| DATA FOR ANALYSIS |

========================================

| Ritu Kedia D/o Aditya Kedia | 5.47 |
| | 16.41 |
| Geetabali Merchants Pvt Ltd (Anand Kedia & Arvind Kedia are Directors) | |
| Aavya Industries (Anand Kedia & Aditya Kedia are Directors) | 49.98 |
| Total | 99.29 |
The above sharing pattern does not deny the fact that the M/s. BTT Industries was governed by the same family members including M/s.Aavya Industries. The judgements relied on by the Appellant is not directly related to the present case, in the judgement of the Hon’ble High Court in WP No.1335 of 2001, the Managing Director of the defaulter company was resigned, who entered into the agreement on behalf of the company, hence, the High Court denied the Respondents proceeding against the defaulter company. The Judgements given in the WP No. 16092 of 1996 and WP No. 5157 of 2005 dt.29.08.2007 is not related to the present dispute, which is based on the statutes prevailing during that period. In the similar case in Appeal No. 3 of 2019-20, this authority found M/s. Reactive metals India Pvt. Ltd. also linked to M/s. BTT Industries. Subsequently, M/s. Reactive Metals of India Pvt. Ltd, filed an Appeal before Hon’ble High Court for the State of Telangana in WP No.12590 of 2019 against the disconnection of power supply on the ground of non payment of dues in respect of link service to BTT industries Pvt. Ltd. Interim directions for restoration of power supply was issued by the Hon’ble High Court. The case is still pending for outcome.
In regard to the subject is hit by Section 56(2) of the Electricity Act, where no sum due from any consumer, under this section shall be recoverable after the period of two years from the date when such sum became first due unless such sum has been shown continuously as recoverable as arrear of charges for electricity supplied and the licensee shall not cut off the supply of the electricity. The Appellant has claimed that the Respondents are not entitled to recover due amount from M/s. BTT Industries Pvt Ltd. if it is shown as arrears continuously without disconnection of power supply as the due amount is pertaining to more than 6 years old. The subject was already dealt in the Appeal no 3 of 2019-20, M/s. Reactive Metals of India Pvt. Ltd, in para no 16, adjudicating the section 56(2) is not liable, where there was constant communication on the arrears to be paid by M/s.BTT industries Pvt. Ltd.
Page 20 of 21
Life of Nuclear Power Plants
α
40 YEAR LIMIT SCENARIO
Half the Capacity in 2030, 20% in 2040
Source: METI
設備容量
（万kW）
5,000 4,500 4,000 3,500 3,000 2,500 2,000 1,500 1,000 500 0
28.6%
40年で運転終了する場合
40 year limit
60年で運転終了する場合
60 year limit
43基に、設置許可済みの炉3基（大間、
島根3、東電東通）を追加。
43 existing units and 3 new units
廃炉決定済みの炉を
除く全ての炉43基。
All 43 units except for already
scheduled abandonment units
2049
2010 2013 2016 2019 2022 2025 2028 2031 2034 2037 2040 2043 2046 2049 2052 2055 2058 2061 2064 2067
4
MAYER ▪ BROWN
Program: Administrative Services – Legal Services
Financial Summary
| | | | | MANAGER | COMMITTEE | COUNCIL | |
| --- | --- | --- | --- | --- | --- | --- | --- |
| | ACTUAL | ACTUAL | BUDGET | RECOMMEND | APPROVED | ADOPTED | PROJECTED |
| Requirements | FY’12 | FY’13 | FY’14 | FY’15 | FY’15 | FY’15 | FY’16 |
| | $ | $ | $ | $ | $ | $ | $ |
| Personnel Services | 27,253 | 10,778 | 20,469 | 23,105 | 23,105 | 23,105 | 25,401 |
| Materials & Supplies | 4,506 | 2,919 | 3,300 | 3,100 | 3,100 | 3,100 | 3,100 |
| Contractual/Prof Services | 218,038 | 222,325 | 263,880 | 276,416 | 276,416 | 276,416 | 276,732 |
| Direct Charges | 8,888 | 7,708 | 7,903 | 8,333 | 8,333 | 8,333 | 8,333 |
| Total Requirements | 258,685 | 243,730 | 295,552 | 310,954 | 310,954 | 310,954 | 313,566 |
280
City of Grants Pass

========================================

| INSTRUCTIONS FOR THE TASK |
Beginning with the line that has "23,105 | 25,401 |", set down every line of the entries above through the final one, unchanged.

| RESPONSE |
| Personnel Services | 27,253 | 10,778 | 20,469 | 23,105 | 23,105 | 23,105 | 25,401 |
| Materials & Supplies | 4,506 | 2,919 | 3,300 | 3,100 | 3,100 | 3,100 | 3,100 |
| Contractual/Prof Services | 218,038 | 222,325 | 263,880 | 276,416 | 276,416 | 276,416 | 276,732 |
| Direct Charges | 8,888 | 7,708 | 7,903 | 8,333 | 8,333 | 8,333 | 8,333 |
| Total Requirements | 258,685 | 243,730 | 295,552 | 310,954 | 310,954 | 310,954 | 313,566 |
280
City of Grants Pass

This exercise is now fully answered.